══ Extracted material ══

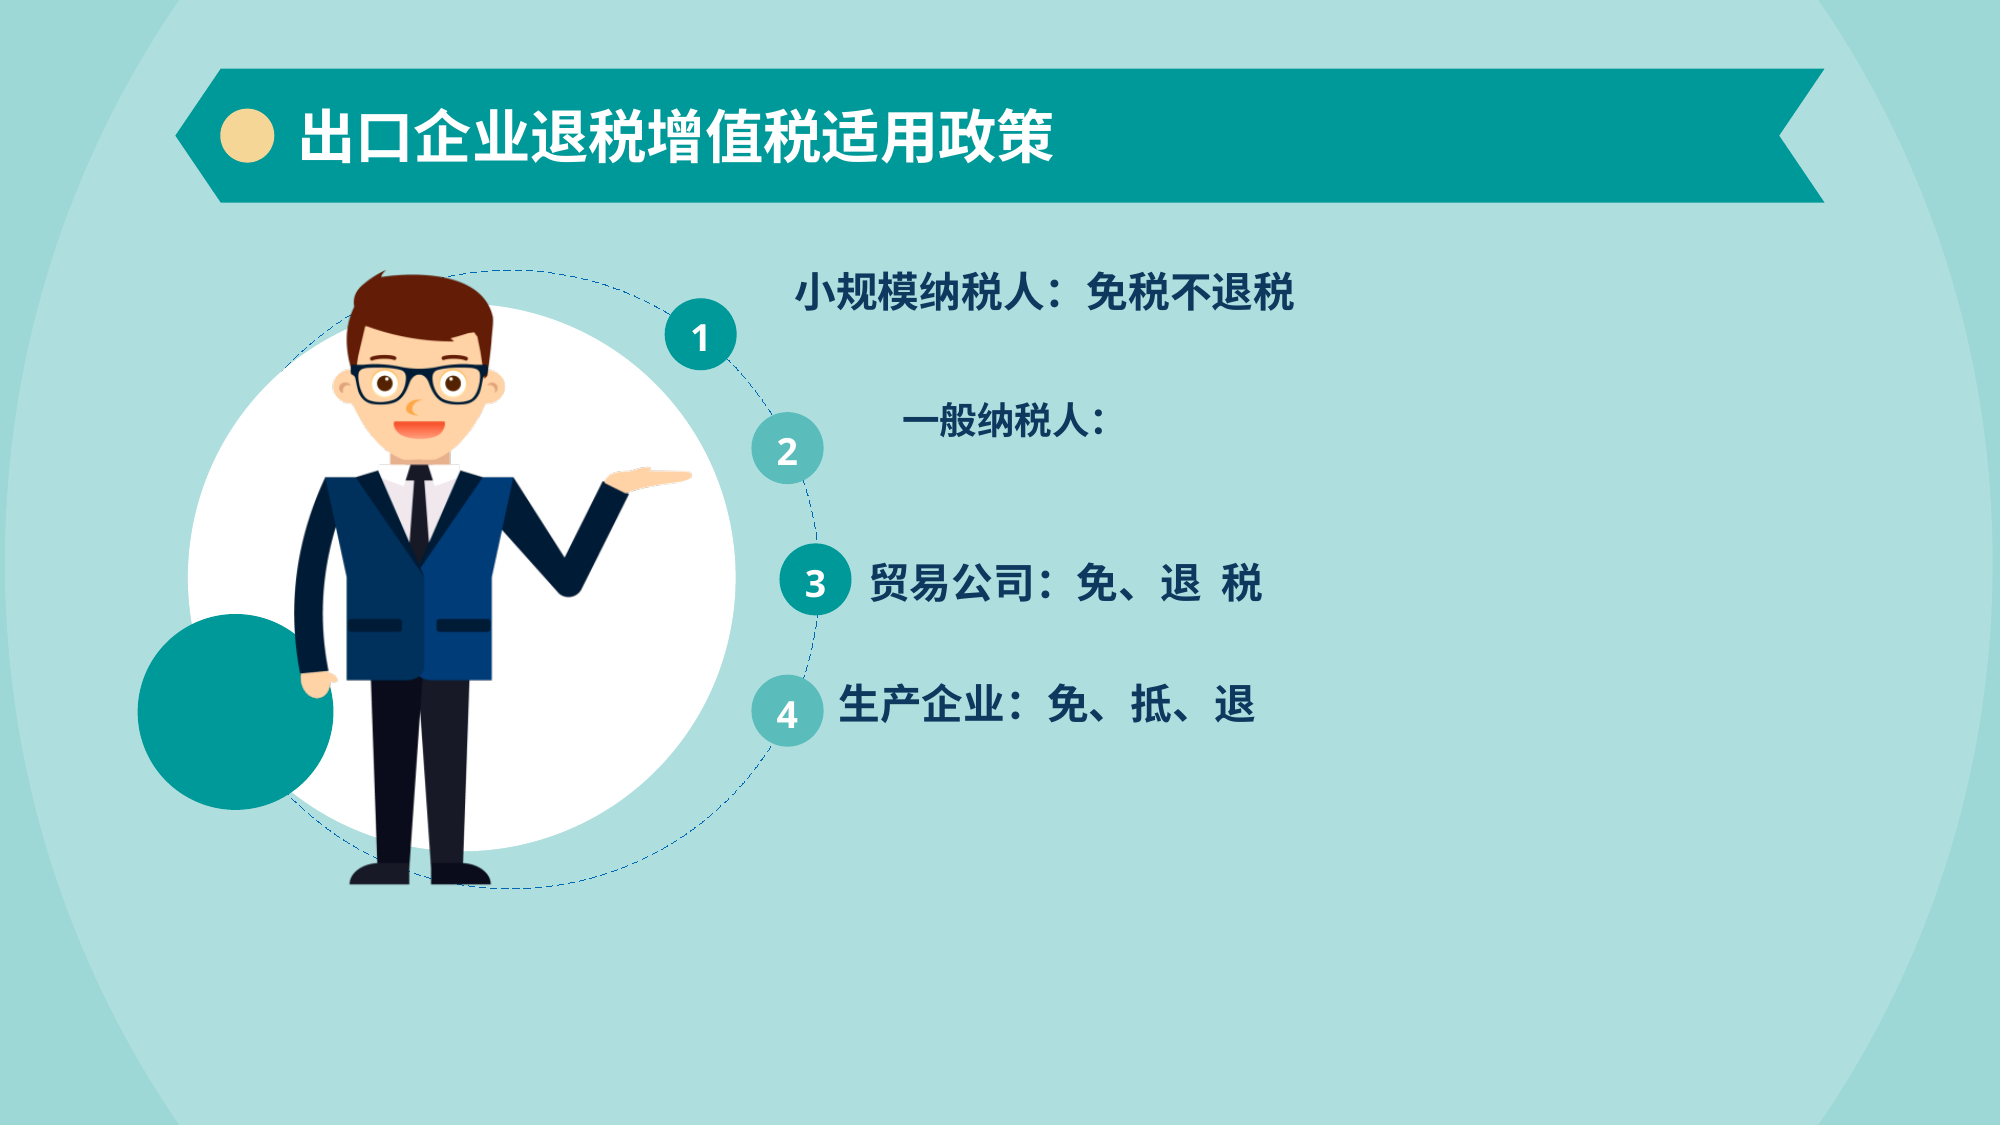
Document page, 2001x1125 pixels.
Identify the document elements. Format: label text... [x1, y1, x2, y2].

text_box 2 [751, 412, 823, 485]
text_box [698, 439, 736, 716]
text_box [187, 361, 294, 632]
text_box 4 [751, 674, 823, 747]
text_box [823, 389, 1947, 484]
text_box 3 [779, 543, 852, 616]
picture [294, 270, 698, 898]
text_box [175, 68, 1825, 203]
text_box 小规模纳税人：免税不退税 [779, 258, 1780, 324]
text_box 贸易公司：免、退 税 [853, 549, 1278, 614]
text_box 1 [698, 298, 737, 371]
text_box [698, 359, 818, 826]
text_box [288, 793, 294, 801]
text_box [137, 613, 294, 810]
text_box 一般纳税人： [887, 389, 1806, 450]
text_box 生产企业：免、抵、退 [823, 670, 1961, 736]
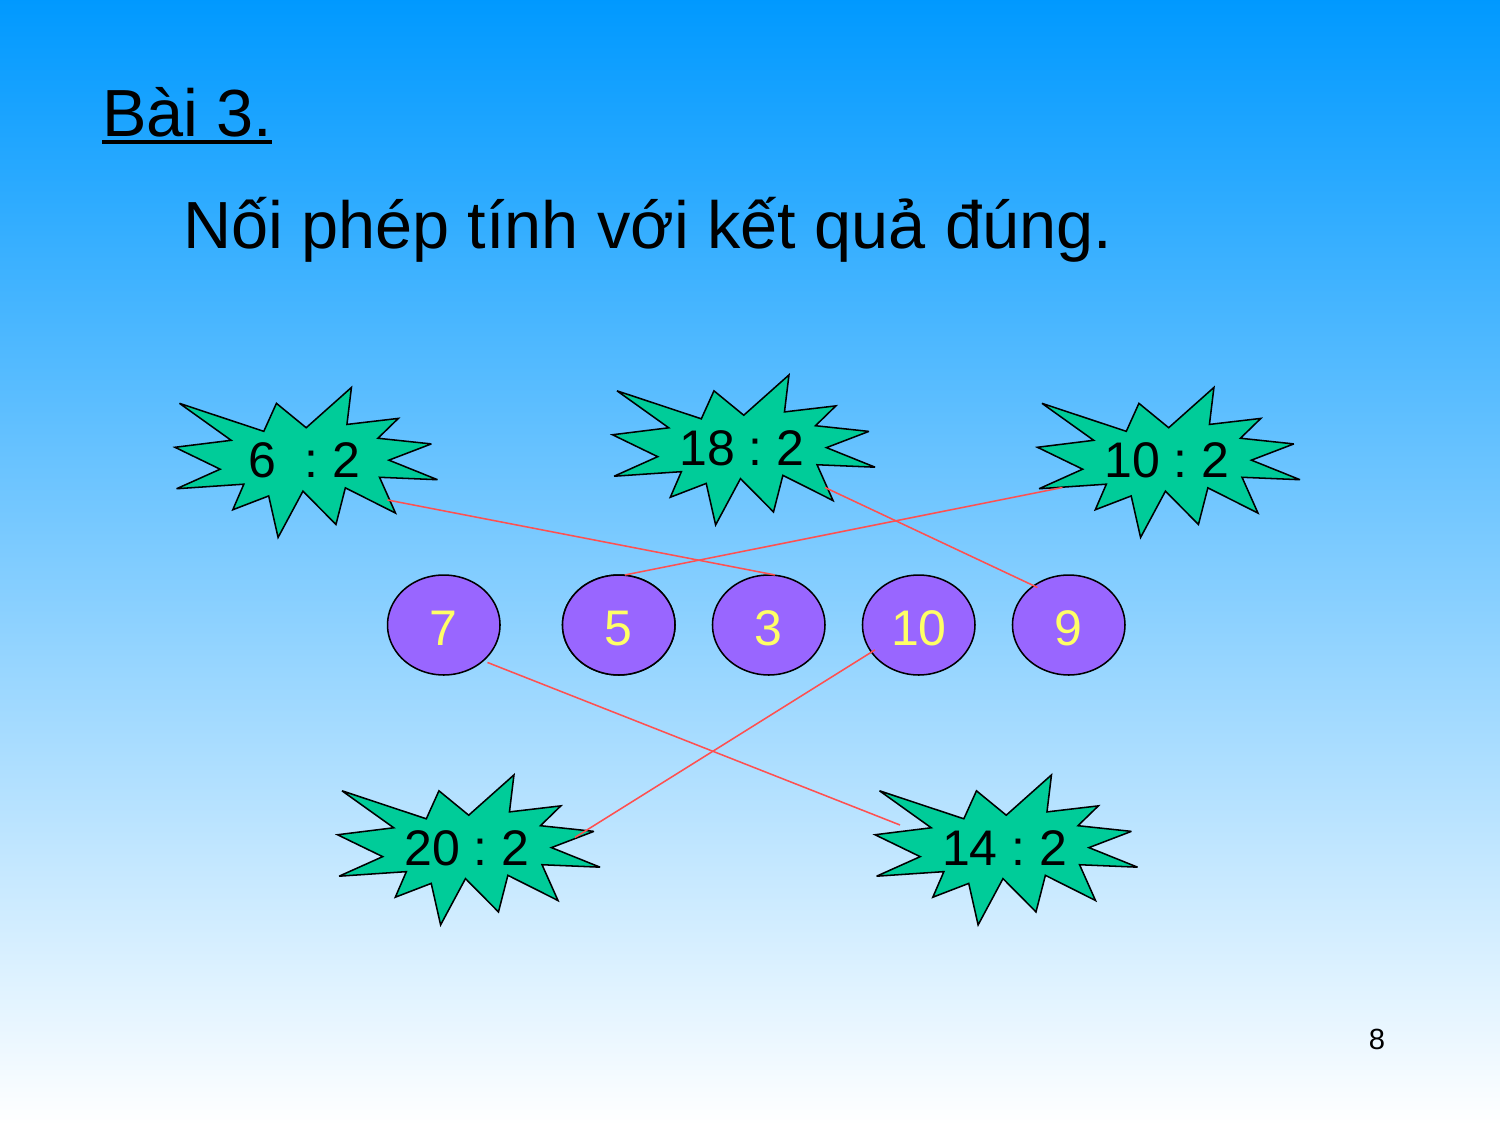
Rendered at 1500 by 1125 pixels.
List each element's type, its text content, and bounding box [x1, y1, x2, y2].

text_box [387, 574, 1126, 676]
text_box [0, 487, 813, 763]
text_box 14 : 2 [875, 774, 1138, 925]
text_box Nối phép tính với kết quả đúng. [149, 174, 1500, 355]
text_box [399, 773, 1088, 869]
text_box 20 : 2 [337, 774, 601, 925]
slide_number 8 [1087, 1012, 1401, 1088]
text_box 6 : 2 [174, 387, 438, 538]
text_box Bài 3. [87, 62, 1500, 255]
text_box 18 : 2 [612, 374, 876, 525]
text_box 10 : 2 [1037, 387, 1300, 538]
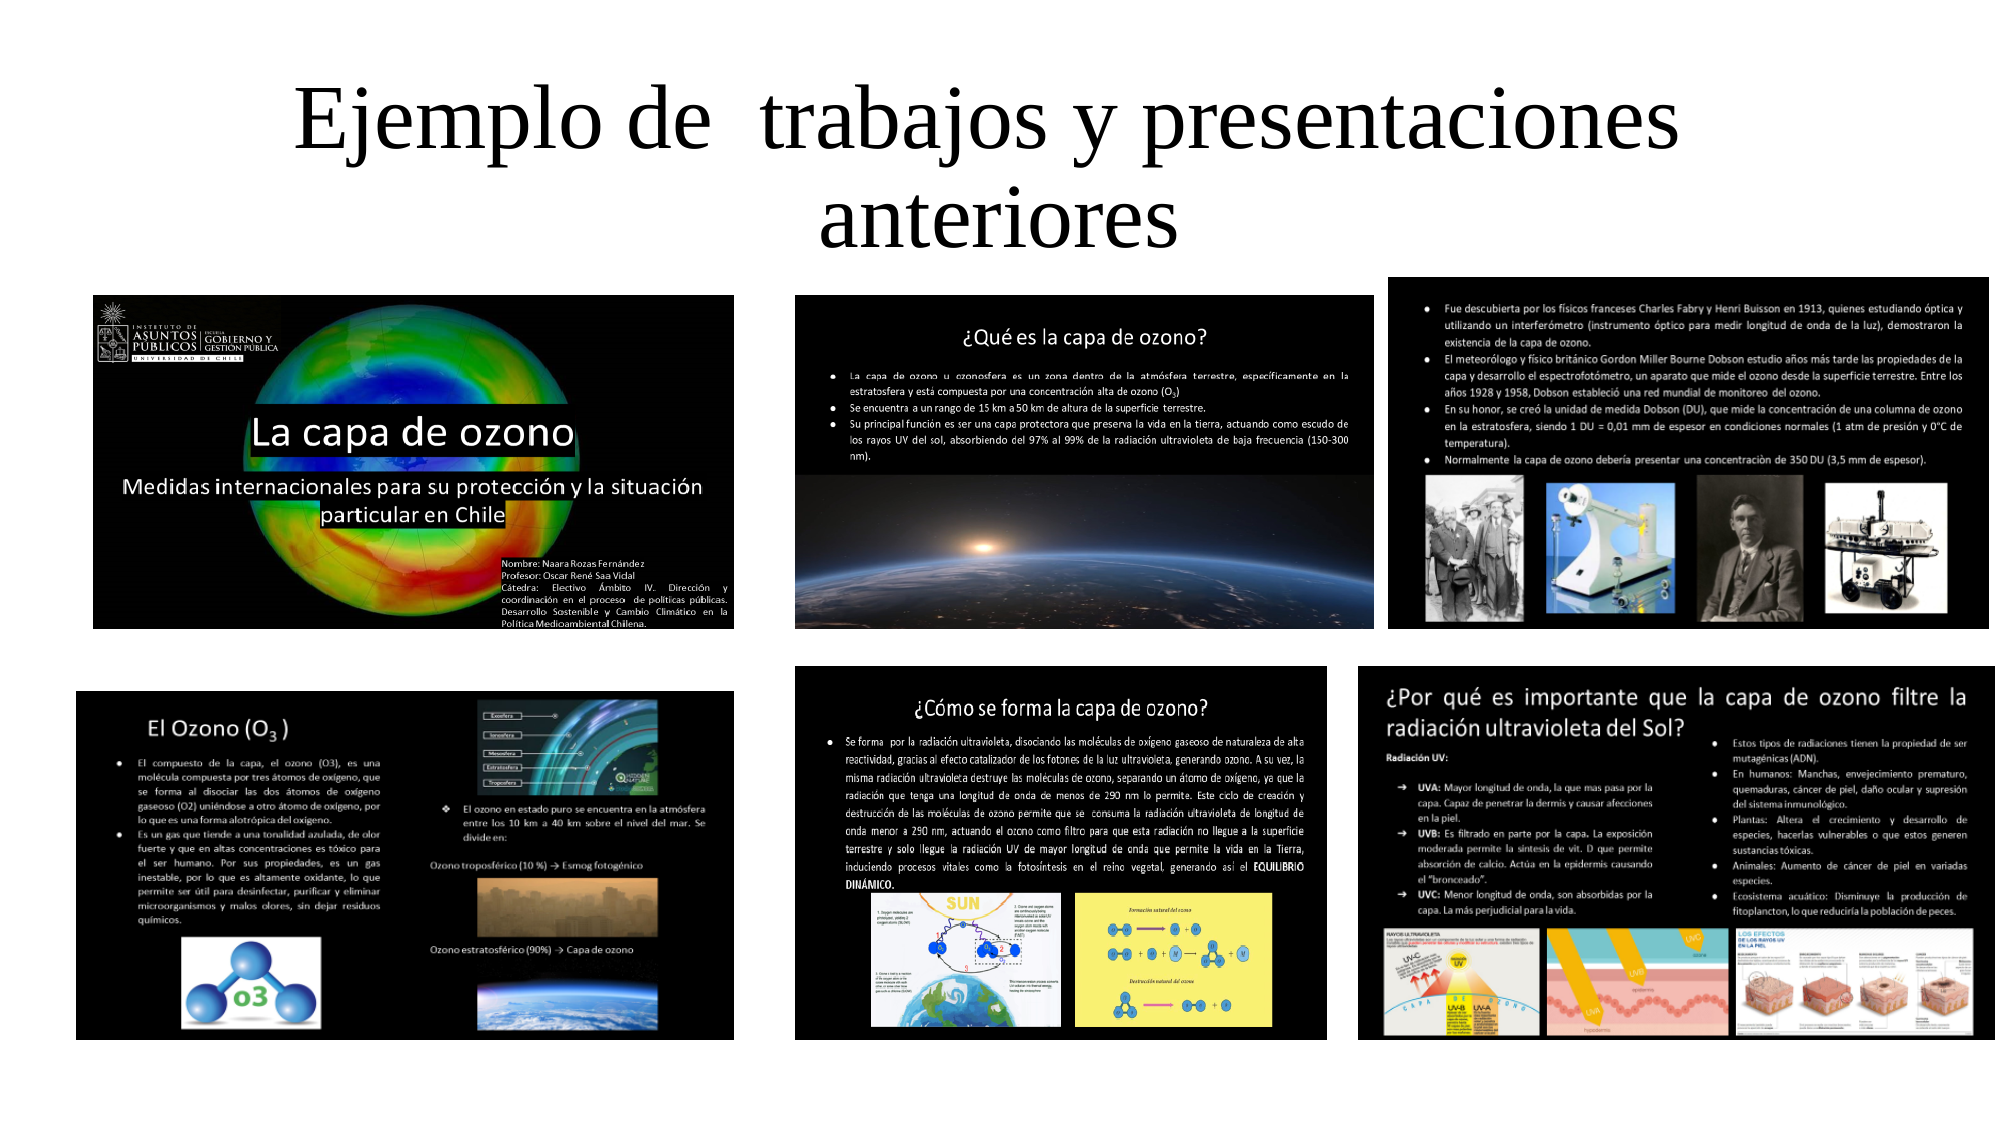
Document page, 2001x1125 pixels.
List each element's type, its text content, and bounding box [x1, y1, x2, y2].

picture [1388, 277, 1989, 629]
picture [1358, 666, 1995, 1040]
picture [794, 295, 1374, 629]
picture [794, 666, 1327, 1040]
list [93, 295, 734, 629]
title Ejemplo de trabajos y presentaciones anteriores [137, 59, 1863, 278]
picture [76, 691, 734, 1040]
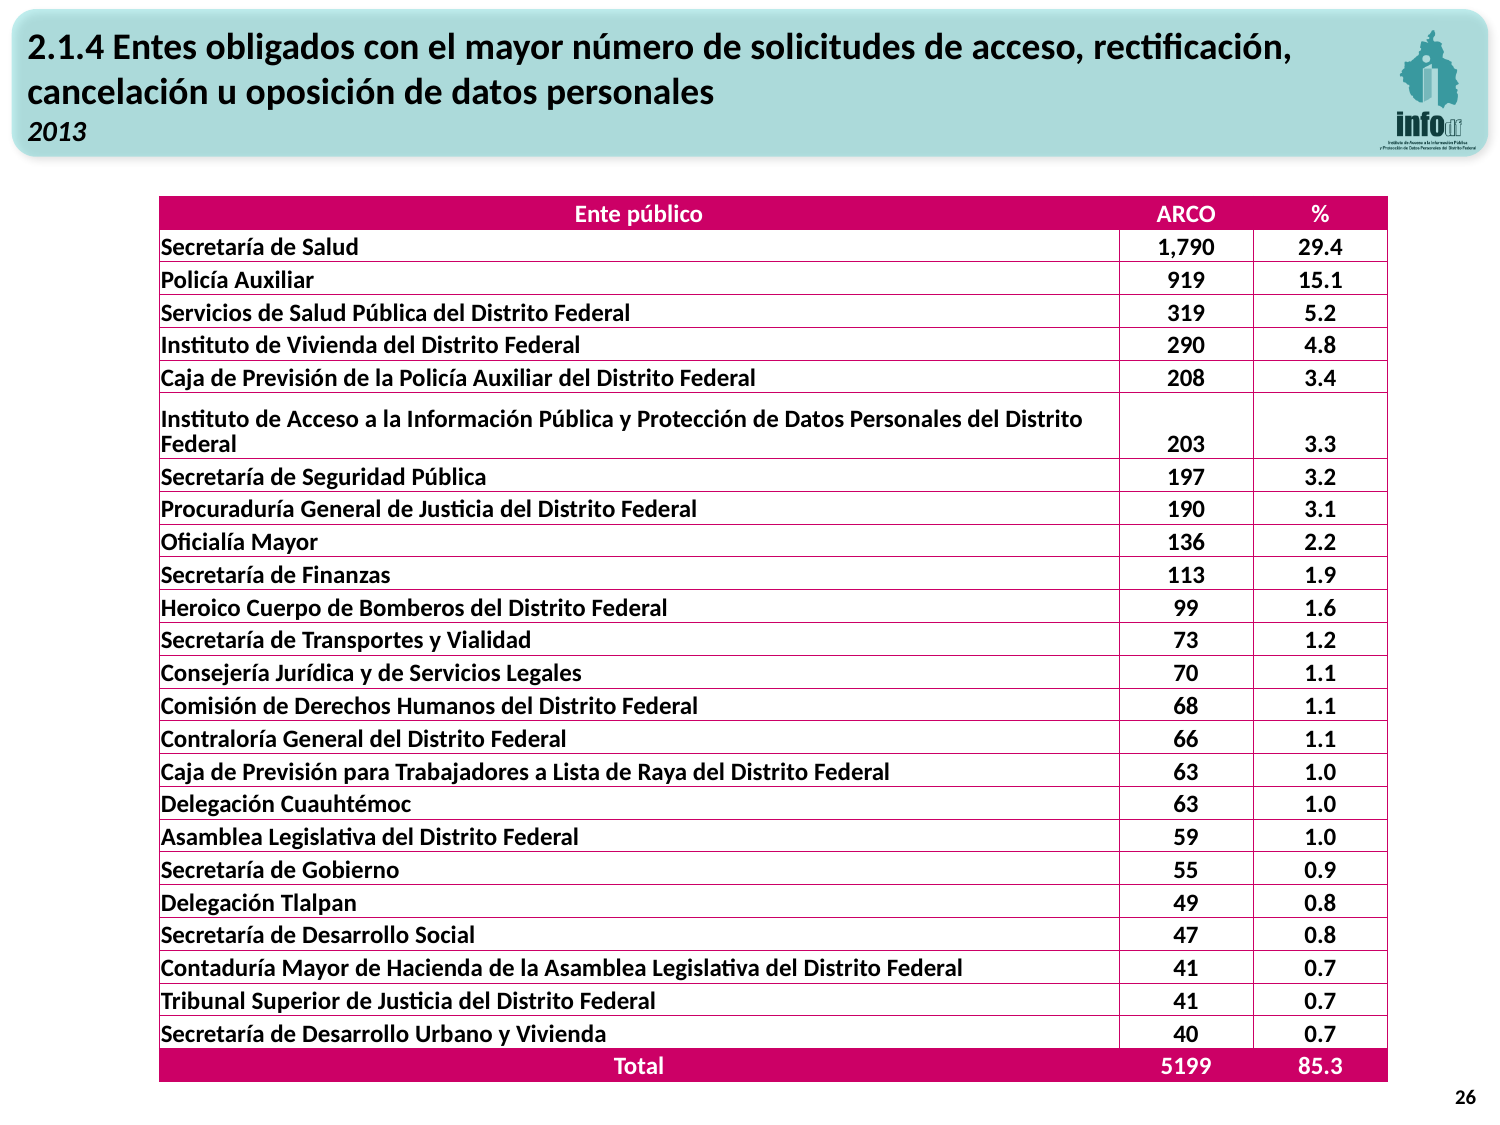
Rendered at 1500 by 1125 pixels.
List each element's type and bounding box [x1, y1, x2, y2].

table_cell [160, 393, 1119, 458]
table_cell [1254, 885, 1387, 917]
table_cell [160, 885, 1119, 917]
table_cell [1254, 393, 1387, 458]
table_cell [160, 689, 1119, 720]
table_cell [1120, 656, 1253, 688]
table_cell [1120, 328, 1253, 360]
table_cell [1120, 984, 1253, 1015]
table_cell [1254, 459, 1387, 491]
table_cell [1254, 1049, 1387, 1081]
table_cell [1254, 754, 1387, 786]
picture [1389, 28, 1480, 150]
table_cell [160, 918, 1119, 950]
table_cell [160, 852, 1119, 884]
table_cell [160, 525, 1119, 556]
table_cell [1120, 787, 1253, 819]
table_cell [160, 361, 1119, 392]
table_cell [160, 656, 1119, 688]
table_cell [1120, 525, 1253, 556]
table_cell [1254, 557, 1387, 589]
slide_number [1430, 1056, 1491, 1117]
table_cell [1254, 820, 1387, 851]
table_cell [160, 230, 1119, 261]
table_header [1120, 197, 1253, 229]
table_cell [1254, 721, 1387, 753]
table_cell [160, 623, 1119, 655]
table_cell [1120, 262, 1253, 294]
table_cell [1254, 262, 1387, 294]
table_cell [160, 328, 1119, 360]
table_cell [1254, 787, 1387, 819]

═══

* _What the exercise asks_:
Output all the data, exactly, without images.

* _Response to the task_:
Document page, 2001x1125 pixels.
Identify the document elements. Format: label text... [x1, y1, x2, y2].

text_box 2 [751, 412, 823, 485]
text_box [698, 439, 736, 716]
text_box [187, 361, 294, 632]
text_box 4 [751, 674, 823, 747]
text_box [823, 389, 1947, 484]
text_box 3 [779, 543, 852, 616]
picture [294, 270, 698, 898]
text_box [175, 68, 1825, 203]
text_box 小规模纳税人：免税不退税 [779, 258, 1780, 324]
text_box 贸易公司：免、退 税 [853, 549, 1278, 614]
text_box 1 [698, 298, 737, 371]
text_box [698, 359, 818, 826]
text_box [288, 793, 294, 801]
text_box [137, 613, 294, 810]
text_box 一般纳税人： [887, 389, 1806, 450]
text_box 生产企业：免、抵、退 [823, 670, 1961, 736]
Rendered at 1500 by 1125 pixels.
List each element's type, its text content, and bounding box [x1, y1, x2, y2].

text_box [387, 574, 1126, 676]
text_box [0, 487, 813, 763]
text_box 14 : 2 [875, 774, 1138, 925]
text_box Nối phép tính với kết quả đúng. [149, 174, 1500, 355]
text_box [399, 773, 1088, 869]
text_box 20 : 2 [337, 774, 601, 925]
slide_number 8 [1087, 1012, 1401, 1088]
text_box 6 : 2 [174, 387, 438, 538]
text_box Bài 3. [87, 62, 1500, 255]
text_box 18 : 2 [612, 374, 876, 525]
text_box 10 : 2 [1037, 387, 1300, 538]
Document page, 2001x1125 pixels.
List each element's type, its text content, and bounding box [x1, y1, x2, y2].

picture [1388, 277, 1989, 629]
picture [1358, 666, 1995, 1040]
picture [794, 295, 1374, 629]
picture [794, 666, 1327, 1040]
list [93, 295, 734, 629]
title Ejemplo de trabajos y presentaciones anteriores [137, 59, 1863, 278]
picture [76, 691, 734, 1040]
Rendered at 1500 by 1125 pixels.
List each element's type and bounding box [x1, y1, x2, y2].

table_cell [160, 393, 1119, 458]
table_cell [1254, 885, 1387, 917]
table_cell [160, 885, 1119, 917]
table_cell [1254, 393, 1387, 458]
table_cell [160, 689, 1119, 720]
table_cell [1120, 656, 1253, 688]
table_cell [1120, 328, 1253, 360]
table_cell [1120, 984, 1253, 1015]
table_cell [1254, 459, 1387, 491]
table_cell [1254, 1049, 1387, 1081]
table_cell [1254, 754, 1387, 786]
picture [1389, 28, 1480, 150]
table_cell [160, 918, 1119, 950]
table_cell [160, 852, 1119, 884]
table_cell [160, 525, 1119, 556]
table_cell [1120, 787, 1253, 819]
table_cell [160, 361, 1119, 392]
table_cell [160, 656, 1119, 688]
table_cell [1120, 525, 1253, 556]
table_cell [1254, 557, 1387, 589]
slide_number [1430, 1056, 1491, 1117]
table_cell [1254, 820, 1387, 851]
table_cell [160, 230, 1119, 261]
table_header [1120, 197, 1253, 229]
table_cell [1254, 721, 1387, 753]
table_cell [160, 623, 1119, 655]
table_cell [1120, 262, 1253, 294]
table_cell [1254, 262, 1387, 294]
table_cell [160, 328, 1119, 360]
table_cell [1254, 787, 1387, 819]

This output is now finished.